En Asie centrale, la réaction de la Russie a été particulièrement scrutée. Alors que Moscou a élaboré en parallèle de la BRI son Union économique eurasiatique, les autorités russes se sont visiblement associées à Pékin. « La Russie a été circonspecte face à un tel projet mais ne pouvait pas faire autrement que d’accompagner le mouvement », a estimé Samuel Carcanague, citant notamment les difficultés économiques de Moscou. La Chine a notamment compris que l’Asie centrale restait une chasse gardée de la Russie au niveau politique et sécuritaire et n’a aucun intérêt à créer des tensions avec son voisin russe.

Un outil de communication politique

5 ans après, les Nouvelles Routes de la Soie sont donc en plein travaux, avec un nombre de trains entre l’Europe et la Chine qui a explosé : d’environ 80 trains en 2013, on en compte désormais plus de 3600, selon les derniers chiffres de 2017. La Chine se montre sous un jour nouveau, avec des investissements massifs, sur des secteurs cruciaux. Et ce malgré des incohérences économiques.

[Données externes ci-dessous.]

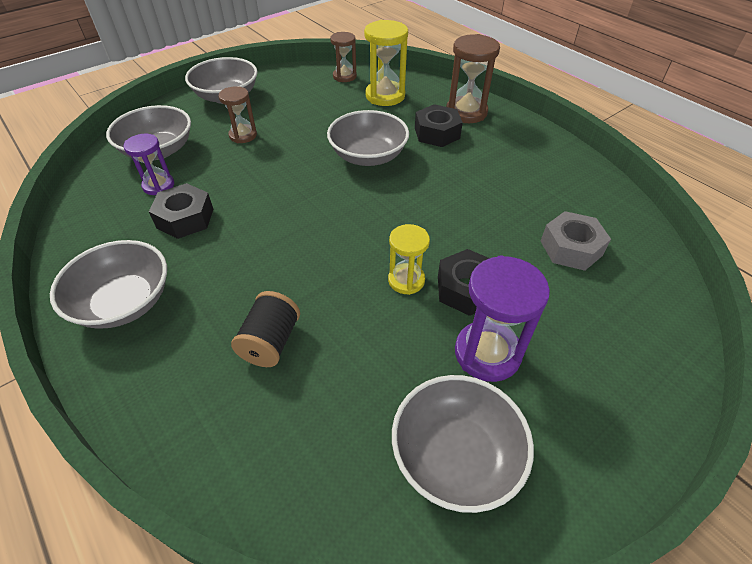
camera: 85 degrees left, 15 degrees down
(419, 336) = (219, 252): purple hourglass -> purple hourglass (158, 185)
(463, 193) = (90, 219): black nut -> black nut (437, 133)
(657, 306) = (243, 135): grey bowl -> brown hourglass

« L’important pour Pékin, c’est que l’on parle de la BRI, un peu comme on l’a fait ce soir », a sourit Samuel Carcanague devant 80 personnes. « L’idée est assez géniale pour Pékin en termes de communication politique. Tous les acteurs internationaux ont ainsi dû se positionner par rapport à l’initiative, plaçant la Chine au cœur des débats et des agendas politiques et économiques », a continué le chercheur. En somme, un plus bel emballage pour des investissements dignes d’une première puissance mondiale.